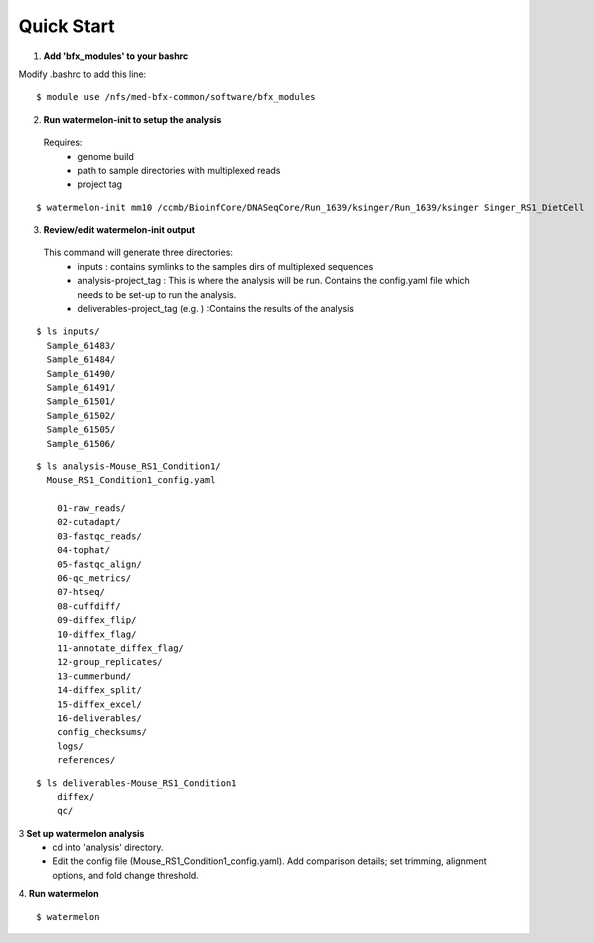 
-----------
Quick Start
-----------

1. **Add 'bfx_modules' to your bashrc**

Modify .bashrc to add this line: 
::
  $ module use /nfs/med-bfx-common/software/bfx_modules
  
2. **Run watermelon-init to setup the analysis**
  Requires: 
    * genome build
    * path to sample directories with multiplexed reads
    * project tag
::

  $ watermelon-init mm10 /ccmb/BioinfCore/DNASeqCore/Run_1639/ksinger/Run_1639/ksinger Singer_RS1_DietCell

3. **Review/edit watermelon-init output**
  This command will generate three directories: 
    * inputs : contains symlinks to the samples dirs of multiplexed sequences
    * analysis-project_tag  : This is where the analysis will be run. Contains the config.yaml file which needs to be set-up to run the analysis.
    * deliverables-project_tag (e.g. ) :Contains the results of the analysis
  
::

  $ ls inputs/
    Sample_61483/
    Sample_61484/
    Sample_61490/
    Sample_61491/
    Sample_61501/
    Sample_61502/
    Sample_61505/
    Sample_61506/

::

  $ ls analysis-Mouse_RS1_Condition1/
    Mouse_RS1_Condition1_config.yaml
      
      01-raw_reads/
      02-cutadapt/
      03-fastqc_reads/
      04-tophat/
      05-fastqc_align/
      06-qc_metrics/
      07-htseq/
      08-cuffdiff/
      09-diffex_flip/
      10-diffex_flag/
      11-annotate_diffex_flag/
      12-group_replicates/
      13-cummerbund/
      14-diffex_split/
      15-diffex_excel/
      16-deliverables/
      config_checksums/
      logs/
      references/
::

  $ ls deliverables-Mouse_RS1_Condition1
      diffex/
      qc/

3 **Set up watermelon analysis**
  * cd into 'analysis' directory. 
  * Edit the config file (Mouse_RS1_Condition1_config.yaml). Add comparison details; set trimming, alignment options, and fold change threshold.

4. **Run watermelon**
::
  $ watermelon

+ + + + + + +

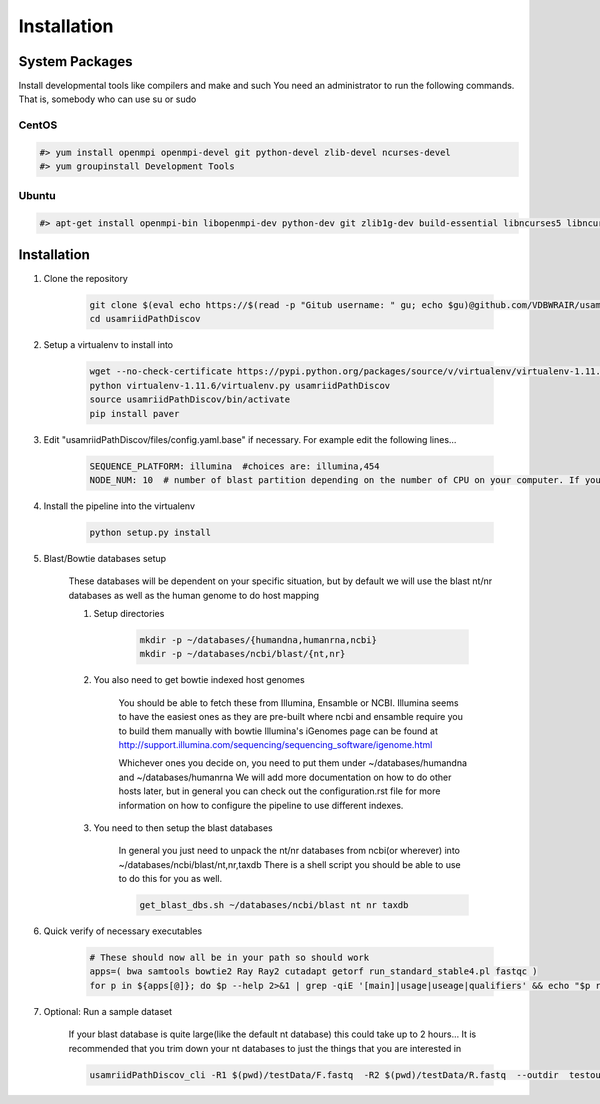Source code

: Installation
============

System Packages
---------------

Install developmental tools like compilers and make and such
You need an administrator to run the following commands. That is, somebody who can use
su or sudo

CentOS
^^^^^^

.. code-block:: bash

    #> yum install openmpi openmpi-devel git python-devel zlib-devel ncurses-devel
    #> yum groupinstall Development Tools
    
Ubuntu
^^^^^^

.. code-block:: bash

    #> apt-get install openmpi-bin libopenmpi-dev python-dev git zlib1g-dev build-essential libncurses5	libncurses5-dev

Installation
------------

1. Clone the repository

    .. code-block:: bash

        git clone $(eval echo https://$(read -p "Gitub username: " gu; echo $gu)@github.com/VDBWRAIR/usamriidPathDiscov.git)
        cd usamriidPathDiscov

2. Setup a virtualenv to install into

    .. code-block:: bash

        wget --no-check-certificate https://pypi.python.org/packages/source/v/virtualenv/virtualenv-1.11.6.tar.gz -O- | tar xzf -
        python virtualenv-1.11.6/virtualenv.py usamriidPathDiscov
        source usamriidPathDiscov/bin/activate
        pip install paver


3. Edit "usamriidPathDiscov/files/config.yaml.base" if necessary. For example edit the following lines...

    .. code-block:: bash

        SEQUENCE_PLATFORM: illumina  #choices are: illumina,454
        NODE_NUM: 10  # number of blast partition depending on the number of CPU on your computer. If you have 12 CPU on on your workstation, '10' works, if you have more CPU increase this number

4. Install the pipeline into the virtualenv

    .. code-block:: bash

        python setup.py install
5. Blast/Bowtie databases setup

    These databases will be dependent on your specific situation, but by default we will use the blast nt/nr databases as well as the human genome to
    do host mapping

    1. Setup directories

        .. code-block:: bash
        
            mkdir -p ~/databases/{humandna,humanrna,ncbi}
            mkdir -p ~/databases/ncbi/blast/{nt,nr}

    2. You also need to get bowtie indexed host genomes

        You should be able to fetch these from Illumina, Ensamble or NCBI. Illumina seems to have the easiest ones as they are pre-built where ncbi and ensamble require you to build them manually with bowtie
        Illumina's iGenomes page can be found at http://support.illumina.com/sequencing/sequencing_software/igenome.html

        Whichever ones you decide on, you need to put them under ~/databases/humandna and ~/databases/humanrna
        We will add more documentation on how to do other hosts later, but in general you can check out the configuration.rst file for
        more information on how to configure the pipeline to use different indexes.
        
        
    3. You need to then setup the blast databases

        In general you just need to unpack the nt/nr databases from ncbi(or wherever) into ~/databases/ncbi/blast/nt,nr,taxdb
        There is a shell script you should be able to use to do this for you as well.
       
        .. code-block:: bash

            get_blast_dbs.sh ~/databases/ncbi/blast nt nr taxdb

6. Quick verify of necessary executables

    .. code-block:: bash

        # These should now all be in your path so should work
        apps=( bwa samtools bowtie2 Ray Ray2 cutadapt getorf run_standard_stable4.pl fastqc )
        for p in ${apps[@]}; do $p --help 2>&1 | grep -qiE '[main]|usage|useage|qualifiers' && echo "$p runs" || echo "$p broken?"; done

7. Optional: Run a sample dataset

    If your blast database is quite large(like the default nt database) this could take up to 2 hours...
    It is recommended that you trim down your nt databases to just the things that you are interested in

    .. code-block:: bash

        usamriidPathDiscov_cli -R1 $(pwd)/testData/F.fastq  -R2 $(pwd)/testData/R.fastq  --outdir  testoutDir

+ + + + + + +

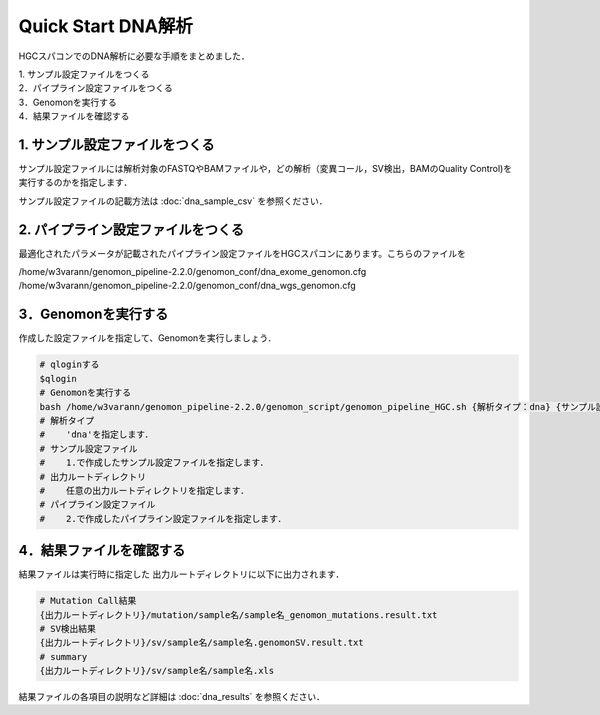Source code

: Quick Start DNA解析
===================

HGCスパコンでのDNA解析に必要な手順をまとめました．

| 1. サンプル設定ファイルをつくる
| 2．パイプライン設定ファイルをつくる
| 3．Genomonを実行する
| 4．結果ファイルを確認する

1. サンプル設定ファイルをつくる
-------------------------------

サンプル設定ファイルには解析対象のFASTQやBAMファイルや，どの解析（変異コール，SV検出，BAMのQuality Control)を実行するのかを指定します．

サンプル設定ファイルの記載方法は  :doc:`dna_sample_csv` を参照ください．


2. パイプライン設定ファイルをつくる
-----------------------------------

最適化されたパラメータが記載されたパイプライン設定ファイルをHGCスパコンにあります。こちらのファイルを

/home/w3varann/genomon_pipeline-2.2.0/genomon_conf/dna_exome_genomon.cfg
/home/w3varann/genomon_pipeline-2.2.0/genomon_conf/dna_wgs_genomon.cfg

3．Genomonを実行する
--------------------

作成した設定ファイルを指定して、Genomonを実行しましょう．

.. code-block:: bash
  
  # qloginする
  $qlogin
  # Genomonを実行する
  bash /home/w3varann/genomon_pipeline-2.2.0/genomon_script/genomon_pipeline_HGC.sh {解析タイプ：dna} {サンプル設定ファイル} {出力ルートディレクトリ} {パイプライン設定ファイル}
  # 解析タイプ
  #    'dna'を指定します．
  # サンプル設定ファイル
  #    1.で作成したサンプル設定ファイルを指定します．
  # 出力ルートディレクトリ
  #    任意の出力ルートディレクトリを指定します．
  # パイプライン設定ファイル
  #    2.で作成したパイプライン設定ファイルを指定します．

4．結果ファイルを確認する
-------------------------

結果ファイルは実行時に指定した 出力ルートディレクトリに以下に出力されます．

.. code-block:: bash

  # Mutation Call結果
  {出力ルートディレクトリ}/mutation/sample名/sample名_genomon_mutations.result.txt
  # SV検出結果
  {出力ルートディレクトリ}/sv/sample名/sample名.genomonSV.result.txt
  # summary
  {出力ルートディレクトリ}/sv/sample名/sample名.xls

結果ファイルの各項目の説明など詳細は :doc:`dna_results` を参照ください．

+ + + + + + +

> _WORK TASK_
Your answer should be a single number: the count of lines in the listing that hold the word "will".

> _FINISHED EXERCISE_
4